---------- Extracted data ----------
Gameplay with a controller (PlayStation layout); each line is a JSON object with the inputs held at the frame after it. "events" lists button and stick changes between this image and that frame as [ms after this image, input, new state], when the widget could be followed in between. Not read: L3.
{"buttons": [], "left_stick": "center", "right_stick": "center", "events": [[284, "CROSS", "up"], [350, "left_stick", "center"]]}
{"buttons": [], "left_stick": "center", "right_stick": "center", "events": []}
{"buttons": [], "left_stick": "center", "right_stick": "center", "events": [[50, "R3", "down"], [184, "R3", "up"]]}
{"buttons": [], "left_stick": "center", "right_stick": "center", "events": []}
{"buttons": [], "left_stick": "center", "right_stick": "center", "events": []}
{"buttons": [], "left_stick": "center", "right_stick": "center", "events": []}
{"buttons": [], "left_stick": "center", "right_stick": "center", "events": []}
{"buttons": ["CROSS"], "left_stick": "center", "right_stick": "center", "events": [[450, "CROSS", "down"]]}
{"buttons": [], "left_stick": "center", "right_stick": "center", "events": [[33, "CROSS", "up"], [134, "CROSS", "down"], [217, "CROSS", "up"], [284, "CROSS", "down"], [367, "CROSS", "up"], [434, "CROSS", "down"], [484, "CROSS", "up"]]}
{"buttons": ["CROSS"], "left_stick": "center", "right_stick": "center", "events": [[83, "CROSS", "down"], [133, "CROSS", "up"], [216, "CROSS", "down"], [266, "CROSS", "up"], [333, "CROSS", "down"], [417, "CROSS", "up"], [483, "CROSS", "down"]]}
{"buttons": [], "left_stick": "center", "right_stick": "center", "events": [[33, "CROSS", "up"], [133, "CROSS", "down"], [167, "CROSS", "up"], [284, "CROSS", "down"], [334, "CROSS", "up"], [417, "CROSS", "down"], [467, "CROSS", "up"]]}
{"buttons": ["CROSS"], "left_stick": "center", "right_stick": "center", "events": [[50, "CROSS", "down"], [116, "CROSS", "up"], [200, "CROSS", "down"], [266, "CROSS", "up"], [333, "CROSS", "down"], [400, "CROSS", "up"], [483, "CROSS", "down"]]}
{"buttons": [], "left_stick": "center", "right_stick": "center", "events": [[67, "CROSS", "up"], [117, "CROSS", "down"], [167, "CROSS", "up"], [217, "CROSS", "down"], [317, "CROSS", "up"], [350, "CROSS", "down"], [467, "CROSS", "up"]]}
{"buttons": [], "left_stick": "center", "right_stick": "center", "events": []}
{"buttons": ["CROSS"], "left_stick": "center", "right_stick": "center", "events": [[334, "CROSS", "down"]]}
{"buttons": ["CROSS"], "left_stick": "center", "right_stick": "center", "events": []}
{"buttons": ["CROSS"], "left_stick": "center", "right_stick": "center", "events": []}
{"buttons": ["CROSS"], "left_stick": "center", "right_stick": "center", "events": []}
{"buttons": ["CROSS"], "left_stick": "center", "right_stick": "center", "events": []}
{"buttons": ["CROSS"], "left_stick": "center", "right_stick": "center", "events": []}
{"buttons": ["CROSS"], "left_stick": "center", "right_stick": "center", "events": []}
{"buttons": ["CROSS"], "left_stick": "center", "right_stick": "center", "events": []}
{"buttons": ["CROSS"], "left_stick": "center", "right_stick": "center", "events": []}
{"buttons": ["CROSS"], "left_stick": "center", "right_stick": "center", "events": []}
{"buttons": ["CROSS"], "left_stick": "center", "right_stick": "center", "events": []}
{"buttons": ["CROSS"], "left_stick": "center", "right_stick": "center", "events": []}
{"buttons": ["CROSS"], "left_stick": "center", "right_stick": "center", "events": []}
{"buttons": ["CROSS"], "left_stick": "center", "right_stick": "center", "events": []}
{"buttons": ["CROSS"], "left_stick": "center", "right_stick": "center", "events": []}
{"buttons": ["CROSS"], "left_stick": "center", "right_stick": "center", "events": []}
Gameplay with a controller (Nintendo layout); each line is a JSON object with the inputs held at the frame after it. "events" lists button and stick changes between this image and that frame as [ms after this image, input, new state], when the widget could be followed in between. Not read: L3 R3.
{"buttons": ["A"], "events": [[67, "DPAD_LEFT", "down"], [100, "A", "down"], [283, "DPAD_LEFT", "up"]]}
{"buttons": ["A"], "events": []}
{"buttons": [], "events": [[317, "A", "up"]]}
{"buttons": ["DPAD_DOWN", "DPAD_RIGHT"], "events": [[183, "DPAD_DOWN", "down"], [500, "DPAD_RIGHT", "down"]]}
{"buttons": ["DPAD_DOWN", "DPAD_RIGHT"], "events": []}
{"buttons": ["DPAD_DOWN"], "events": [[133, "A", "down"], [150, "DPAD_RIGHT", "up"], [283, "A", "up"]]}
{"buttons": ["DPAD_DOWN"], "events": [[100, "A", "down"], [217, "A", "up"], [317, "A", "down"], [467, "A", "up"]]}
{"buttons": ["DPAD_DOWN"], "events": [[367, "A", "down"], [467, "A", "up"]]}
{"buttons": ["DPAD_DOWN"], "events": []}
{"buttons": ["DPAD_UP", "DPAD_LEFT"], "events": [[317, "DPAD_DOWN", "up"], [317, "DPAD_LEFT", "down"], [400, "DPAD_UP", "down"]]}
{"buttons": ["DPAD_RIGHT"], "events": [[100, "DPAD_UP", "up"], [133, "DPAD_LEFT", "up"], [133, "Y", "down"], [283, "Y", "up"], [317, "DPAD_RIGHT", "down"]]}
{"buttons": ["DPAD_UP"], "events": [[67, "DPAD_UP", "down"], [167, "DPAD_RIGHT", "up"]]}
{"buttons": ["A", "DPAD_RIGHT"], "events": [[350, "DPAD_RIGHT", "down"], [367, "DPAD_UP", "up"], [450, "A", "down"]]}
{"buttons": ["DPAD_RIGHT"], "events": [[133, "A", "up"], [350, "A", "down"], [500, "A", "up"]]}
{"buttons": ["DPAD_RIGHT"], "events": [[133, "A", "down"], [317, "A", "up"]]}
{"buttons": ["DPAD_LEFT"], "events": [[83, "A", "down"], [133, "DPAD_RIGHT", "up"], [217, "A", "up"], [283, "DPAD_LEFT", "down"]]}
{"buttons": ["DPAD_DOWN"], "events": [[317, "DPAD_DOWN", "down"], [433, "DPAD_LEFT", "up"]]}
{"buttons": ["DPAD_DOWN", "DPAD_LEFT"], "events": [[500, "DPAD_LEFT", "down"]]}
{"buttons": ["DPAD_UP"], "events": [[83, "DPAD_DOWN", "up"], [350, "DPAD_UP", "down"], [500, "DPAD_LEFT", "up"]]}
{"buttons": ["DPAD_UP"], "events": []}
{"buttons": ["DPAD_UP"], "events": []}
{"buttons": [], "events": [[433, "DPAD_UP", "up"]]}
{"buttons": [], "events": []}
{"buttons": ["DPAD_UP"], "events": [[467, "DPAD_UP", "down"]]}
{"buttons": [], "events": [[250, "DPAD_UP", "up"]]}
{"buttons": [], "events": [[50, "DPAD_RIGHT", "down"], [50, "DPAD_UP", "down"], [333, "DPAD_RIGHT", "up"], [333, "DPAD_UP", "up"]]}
----------
- [What is being asked]: Give a word-for-word restatement of every record.

- [Written answer]:
Gameplay with a controller (PlayStation layout); each line is a JSON object with the inputs held at the frame after it. "events" lists button and stick changes between this image and that frame as [ms after this image, input, new state], when the widget could be followed in between. Not read: L3.
{"buttons": [], "left_stick": "center", "right_stick": "center", "events": [[284, "CROSS", "up"], [350, "left_stick", "center"]]}
{"buttons": [], "left_stick": "center", "right_stick": "center", "events": []}
{"buttons": [], "left_stick": "center", "right_stick": "center", "events": [[50, "R3", "down"], [184, "R3", "up"]]}
{"buttons": [], "left_stick": "center", "right_stick": "center", "events": []}
{"buttons": [], "left_stick": "center", "right_stick": "center", "events": []}
{"buttons": [], "left_stick": "center", "right_stick": "center", "events": []}
{"buttons": [], "left_stick": "center", "right_stick": "center", "events": []}
{"buttons": ["CROSS"], "left_stick": "center", "right_stick": "center", "events": [[450, "CROSS", "down"]]}
{"buttons": [], "left_stick": "center", "right_stick": "center", "events": [[33, "CROSS", "up"], [134, "CROSS", "down"], [217, "CROSS", "up"], [284, "CROSS", "down"], [367, "CROSS", "up"], [434, "CROSS", "down"], [484, "CROSS", "up"]]}
{"buttons": ["CROSS"], "left_stick": "center", "right_stick": "center", "events": [[83, "CROSS", "down"], [133, "CROSS", "up"], [216, "CROSS", "down"], [266, "CROSS", "up"], [333, "CROSS", "down"], [417, "CROSS", "up"], [483, "CROSS", "down"]]}
{"buttons": [], "left_stick": "center", "right_stick": "center", "events": [[33, "CROSS", "up"], [133, "CROSS", "down"], [167, "CROSS", "up"], [284, "CROSS", "down"], [334, "CROSS", "up"], [417, "CROSS", "down"], [467, "CROSS", "up"]]}
{"buttons": ["CROSS"], "left_stick": "center", "right_stick": "center", "events": [[50, "CROSS", "down"], [116, "CROSS", "up"], [200, "CROSS", "down"], [266, "CROSS", "up"], [333, "CROSS", "down"], [400, "CROSS", "up"], [483, "CROSS", "down"]]}
{"buttons": [], "left_stick": "center", "right_stick": "center", "events": [[67, "CROSS", "up"], [117, "CROSS", "down"], [167, "CROSS", "up"], [217, "CROSS", "down"], [317, "CROSS", "up"], [350, "CROSS", "down"], [467, "CROSS", "up"]]}
{"buttons": [], "left_stick": "center", "right_stick": "center", "events": []}
{"buttons": ["CROSS"], "left_stick": "center", "right_stick": "center", "events": [[334, "CROSS", "down"]]}
{"buttons": ["CROSS"], "left_stick": "center", "right_stick": "center", "events": []}
{"buttons": ["CROSS"], "left_stick": "center", "right_stick": "center", "events": []}
{"buttons": ["CROSS"], "left_stick": "center", "right_stick": "center", "events": []}
{"buttons": ["CROSS"], "left_stick": "center", "right_stick": "center", "events": []}
{"buttons": ["CROSS"], "left_stick": "center", "right_stick": "center", "events": []}
{"buttons": ["CROSS"], "left_stick": "center", "right_stick": "center", "events": []}
{"buttons": ["CROSS"], "left_stick": "center", "right_stick": "center", "events": []}
{"buttons": ["CROSS"], "left_stick": "center", "right_stick": "center", "events": []}
{"buttons": ["CROSS"], "left_stick": "center", "right_stick": "center", "events": []}
{"buttons": ["CROSS"], "left_stick": "center", "right_stick": "center", "events": []}
{"buttons": ["CROSS"], "left_stick": "center", "right_stick": "center", "events": []}
{"buttons": ["CROSS"], "left_stick": "center", "right_stick": "center", "events": []}
{"buttons": ["CROSS"], "left_stick": "center", "right_stick": "center", "events": []}
{"buttons": ["CROSS"], "left_stick": "center", "right_stick": "center", "events": []}
{"buttons": ["CROSS"], "left_stick": "center", "right_stick": "center", "events": []}
Gameplay with a controller (Nintendo layout); each line is a JSON object with the inputs held at the frame after it. "events" lists button and stick changes between this image and that frame as [ms after this image, input, new state], when the widget could be followed in between. Not read: L3 R3.
{"buttons": ["A"], "events": [[67, "DPAD_LEFT", "down"], [100, "A", "down"], [283, "DPAD_LEFT", "up"]]}
{"buttons": ["A"], "events": []}
{"buttons": [], "events": [[317, "A", "up"]]}
{"buttons": ["DPAD_DOWN", "DPAD_RIGHT"], "events": [[183, "DPAD_DOWN", "down"], [500, "DPAD_RIGHT", "down"]]}
{"buttons": ["DPAD_DOWN", "DPAD_RIGHT"], "events": []}
{"buttons": ["DPAD_DOWN"], "events": [[133, "A", "down"], [150, "DPAD_RIGHT", "up"], [283, "A", "up"]]}
{"buttons": ["DPAD_DOWN"], "events": [[100, "A", "down"], [217, "A", "up"], [317, "A", "down"], [467, "A", "up"]]}
{"buttons": ["DPAD_DOWN"], "events": [[367, "A", "down"], [467, "A", "up"]]}
{"buttons": ["DPAD_DOWN"], "events": []}
{"buttons": ["DPAD_UP", "DPAD_LEFT"], "events": [[317, "DPAD_DOWN", "up"], [317, "DPAD_LEFT", "down"], [400, "DPAD_UP", "down"]]}
{"buttons": ["DPAD_RIGHT"], "events": [[100, "DPAD_UP", "up"], [133, "DPAD_LEFT", "up"], [133, "Y", "down"], [283, "Y", "up"], [317, "DPAD_RIGHT", "down"]]}
{"buttons": ["DPAD_UP"], "events": [[67, "DPAD_UP", "down"], [167, "DPAD_RIGHT", "up"]]}
{"buttons": ["A", "DPAD_RIGHT"], "events": [[350, "DPAD_RIGHT", "down"], [367, "DPAD_UP", "up"], [450, "A", "down"]]}
{"buttons": ["DPAD_RIGHT"], "events": [[133, "A", "up"], [350, "A", "down"], [500, "A", "up"]]}
{"buttons": ["DPAD_RIGHT"], "events": [[133, "A", "down"], [317, "A", "up"]]}
{"buttons": ["DPAD_LEFT"], "events": [[83, "A", "down"], [133, "DPAD_RIGHT", "up"], [217, "A", "up"], [283, "DPAD_LEFT", "down"]]}
{"buttons": ["DPAD_DOWN"], "events": [[317, "DPAD_DOWN", "down"], [433, "DPAD_LEFT", "up"]]}
{"buttons": ["DPAD_DOWN", "DPAD_LEFT"], "events": [[500, "DPAD_LEFT", "down"]]}
{"buttons": ["DPAD_UP"], "events": [[83, "DPAD_DOWN", "up"], [350, "DPAD_UP", "down"], [500, "DPAD_LEFT", "up"]]}
{"buttons": ["DPAD_UP"], "events": []}
{"buttons": ["DPAD_UP"], "events": []}
{"buttons": [], "events": [[433, "DPAD_UP", "up"]]}
{"buttons": [], "events": []}
{"buttons": ["DPAD_UP"], "events": [[467, "DPAD_UP", "down"]]}
{"buttons": [], "events": [[250, "DPAD_UP", "up"]]}
{"buttons": [], "events": [[50, "DPAD_RIGHT", "down"], [50, "DPAD_UP", "down"], [333, "DPAD_RIGHT", "up"], [333, "DPAD_UP", "up"]]}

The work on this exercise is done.